La production de l’album fut confiée dans un premier temps à John Simon, qui avait travaillé avec Leonard Cohen et allait bientôt produire le premier album de The Band. Quand Simon devint indisponible, c’est John Hill qui prit la relève, sous la supervision du directeur artistique David Rosner. Le résultat de ces sessions new-yorkaises est une collection de onze chansons qui semblent suspendues dans un entre-deux temporel : ni vraiment rock, ni vraiment jazz, ni vraiment folk, mais quelque chose de plus rare et de plus précieux que tout cela ensemble. Le son est léger comme du soufflé, construit avec des cordes, des flûtes et des arrangements de chambre qui enveloppent la voix de Guryan comme du velours.

La voix, justement. Il faut parler de la voix de Margo Guryan, qui est l’instrument central de cet album. Une voix de cristal, d’une pureté absolue, qui ne cherche jamais l’effet, ne force jamais le trait, mais qui vous touche directement au coeur avec une économie de moyens déconcertante. Elle chante comme si elle vous confiait un secret qu’elle n’a jamais dit à personne, et cette intimité, captée dans les studios de New York en 1968, est restée intacte sur le vinyle comme une fleur dans une boîte de verre.

Le titre de l’album, « Take a Picture », n’est pas anodin. Il exprime quelque chose de fondamental dans la démarche artistique de Guryan : une volonté de figer l’instant, de capturer l’émotion dans toute sa fragilité avant qu’elle ne disparaisse. Les chansons de cet album sont des instantanés, des polaroids sonores pris au moment précis où la lumière est parfaite et où rien ne pourrait être plus beau. « Thoughts » ouvre l’album avec une délicatesse qui vous désarme immédiatement. « Sunday Morning » (sans lien avec le Velvet Underground) distille une mélancolie douce-amère qui vous accompagne longtemps après la fin du disque.

« Je n’avais pas l’habitude d’être devant le micro. J’étais compositrice avant tout. Mais quand j’ai entendu comment les chansons sonnaient avec ces arrangements, j’ai réalisé qu’elles m’appartenaient d’une façon que je n’avais pas anticipée. » Margo Guryan, sur l’enregistrement de Take a Picture

Ce qui rend l’histoire de Take a Picture particulièrement fascinante, c’est sa redécouverte progressive par les collectionneurs de vinyle dans les années 1990 et 2000. L’album, sorti confidentiellement sur Bell Records en 1968, devint un objet de culte absolu dans les cercles du crate-digging et du rare groove.

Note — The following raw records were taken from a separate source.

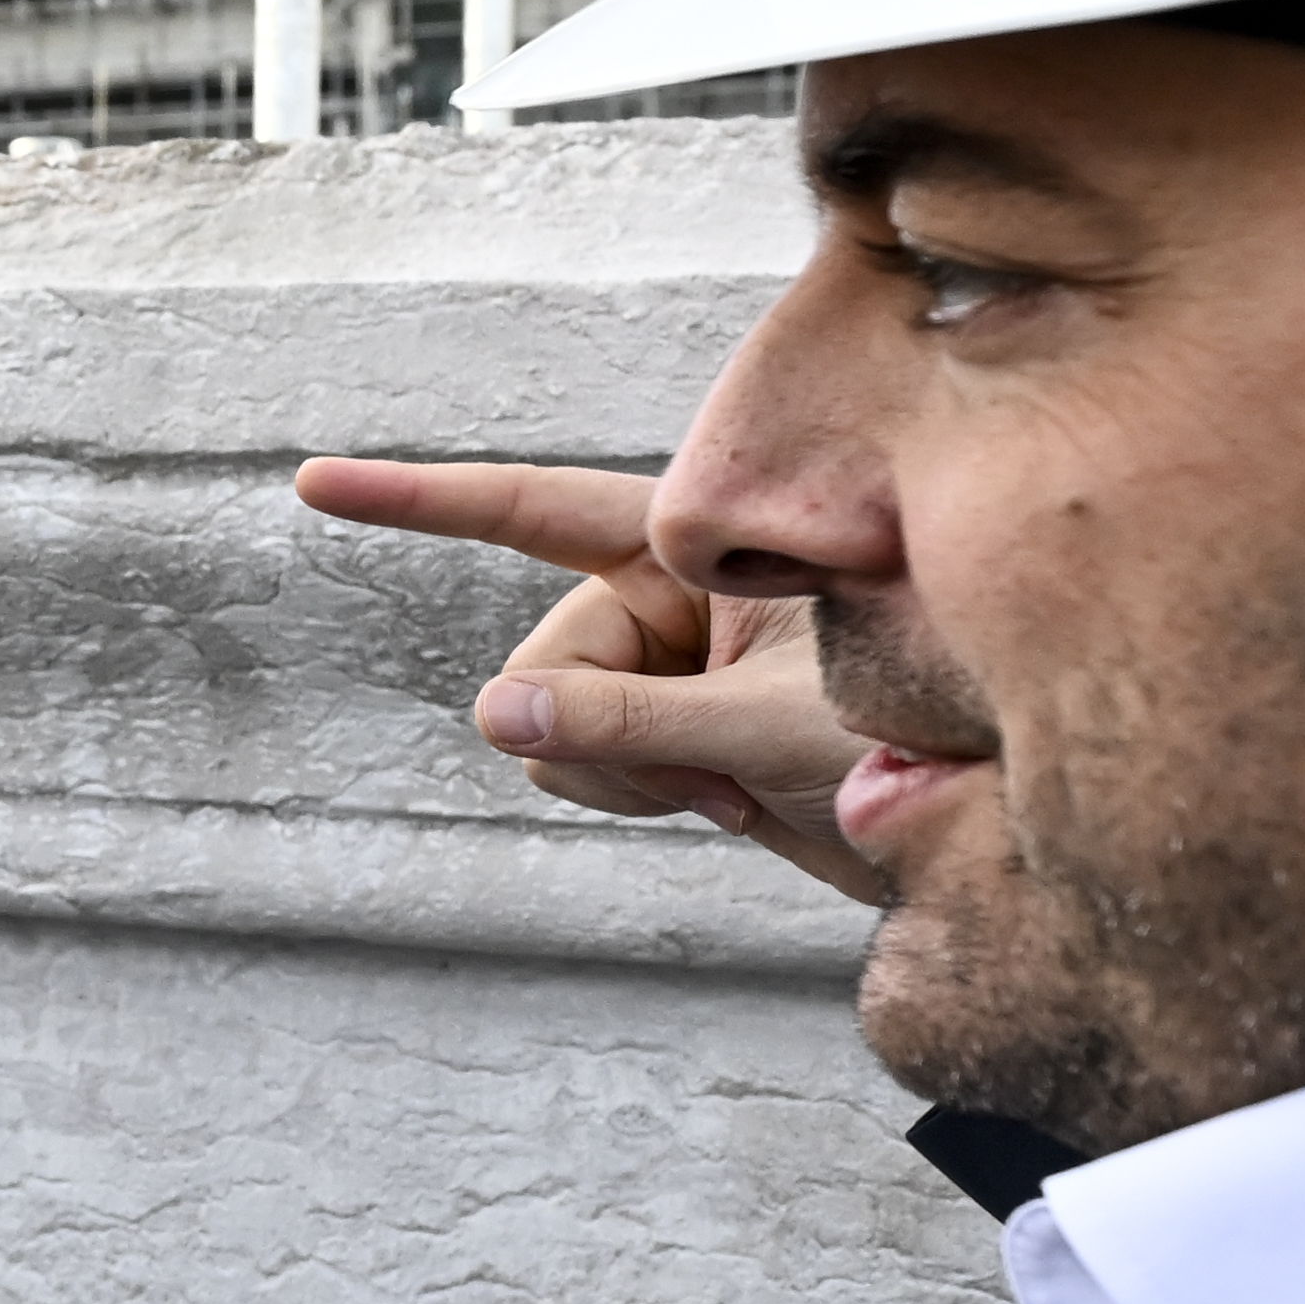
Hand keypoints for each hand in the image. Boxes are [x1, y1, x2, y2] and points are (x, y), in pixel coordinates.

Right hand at [294, 456, 890, 903]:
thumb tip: (492, 715)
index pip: (534, 508)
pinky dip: (642, 796)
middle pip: (547, 658)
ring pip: (556, 727)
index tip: (315, 485)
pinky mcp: (679, 728)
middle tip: (710, 772)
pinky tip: (729, 804)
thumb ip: (629, 725)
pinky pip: (593, 768)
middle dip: (605, 732)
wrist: (989, 818)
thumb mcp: (770, 728)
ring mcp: (672, 660)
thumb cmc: (923, 735)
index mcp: (700, 538)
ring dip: (629, 776)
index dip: (420, 500)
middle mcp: (674, 588)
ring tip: (732, 786)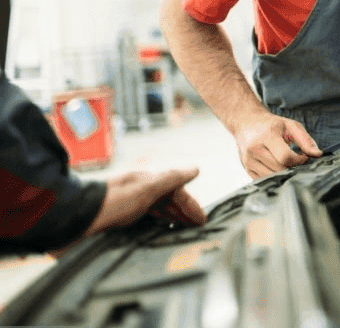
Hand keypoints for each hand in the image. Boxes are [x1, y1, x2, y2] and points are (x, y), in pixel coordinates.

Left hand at [85, 168, 206, 237]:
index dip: (191, 205)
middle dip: (184, 212)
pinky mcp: (118, 220)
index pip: (176, 191)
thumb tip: (194, 170)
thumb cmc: (109, 203)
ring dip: (172, 218)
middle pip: (167, 201)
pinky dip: (157, 225)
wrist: (74, 219)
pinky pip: (145, 220)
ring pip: (157, 211)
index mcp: (146, 182)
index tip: (202, 219)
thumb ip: (171, 179)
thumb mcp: (146, 189)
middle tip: (197, 226)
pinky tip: (158, 232)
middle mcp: (138, 192)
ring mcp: (128, 206)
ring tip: (183, 229)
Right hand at [234, 112, 321, 178]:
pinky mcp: (247, 169)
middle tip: (296, 159)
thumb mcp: (291, 126)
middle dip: (292, 167)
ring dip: (283, 173)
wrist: (247, 123)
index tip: (304, 156)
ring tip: (286, 162)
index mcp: (267, 136)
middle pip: (279, 169)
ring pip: (272, 177)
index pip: (285, 157)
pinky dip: (274, 175)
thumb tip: (318, 154)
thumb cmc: (272, 125)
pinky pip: (264, 180)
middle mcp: (254, 149)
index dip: (299, 160)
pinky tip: (276, 165)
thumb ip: (306, 140)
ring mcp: (248, 160)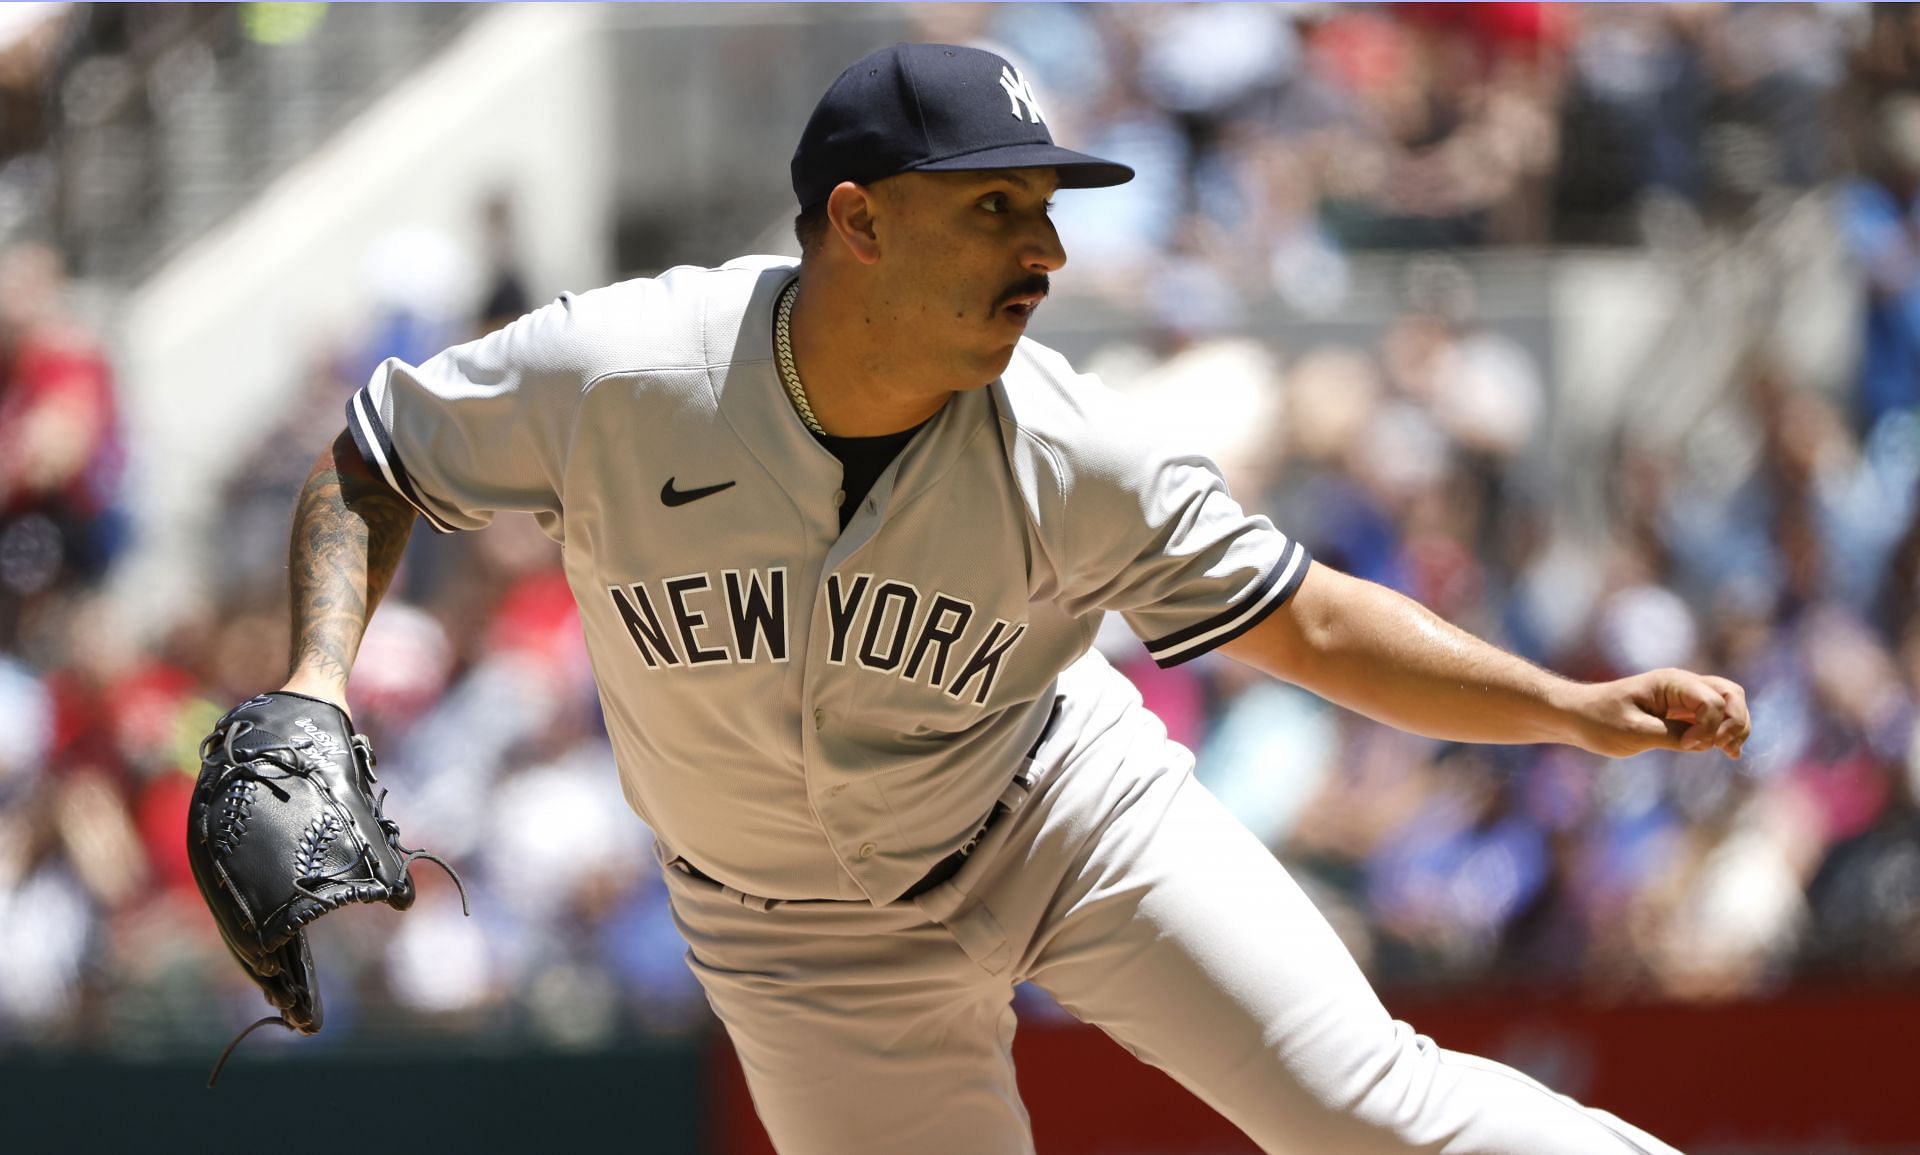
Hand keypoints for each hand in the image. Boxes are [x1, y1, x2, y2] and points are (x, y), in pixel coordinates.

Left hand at [1569, 668, 1749, 759]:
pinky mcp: (1681, 713)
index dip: (1709, 726)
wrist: (1576, 717)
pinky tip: (1730, 753)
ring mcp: (1684, 698)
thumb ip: (1673, 736)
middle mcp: (1682, 685)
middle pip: (1730, 694)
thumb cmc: (1598, 721)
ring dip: (1736, 726)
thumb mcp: (1634, 732)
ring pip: (1729, 704)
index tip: (1687, 746)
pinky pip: (1715, 717)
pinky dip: (1726, 731)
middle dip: (1735, 721)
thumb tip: (1706, 743)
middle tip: (1723, 748)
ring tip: (1730, 752)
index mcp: (1670, 682)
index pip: (1711, 700)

Les pressages originaux en bon état atteignirent rapidement des sommes vertigineuses dans les ventes aux enchères spécialisées, parfois plusieurs milliers d’euros pièce, plaçant Guryan dans le panthéon des artistes oubliées redécouvertes par une génération avide de beauté perdue. Rolling Stone Australia l’a classé parmi les quarante plus grands albums à n’avoir connu qu’une seule oeuvre de son auteur, ce concept de « one-album wonder » qui est souvent plus une bénédiction qu’une malédiction.

L’influence de Take a Picture sur le dream pop, le chamber pop et la musique indie des décennies suivantes est considérable, même si elle est rarement citée explicitement. Les Beach Boys avaient ouvert la voie avec leurs expérimentations harmoniques, Burt Bacharach avait codifié le langage de la pop orchestrale, mais Margo Guryan y ajoutait quelque chose d’irremplaçable : une vulnérabilité authentique, une féminité affirmée, une intelligence musicale qui ne cherchait pas à impressionner mais simplement à toucher. Elle y a réussi, au-delà de toute espérance.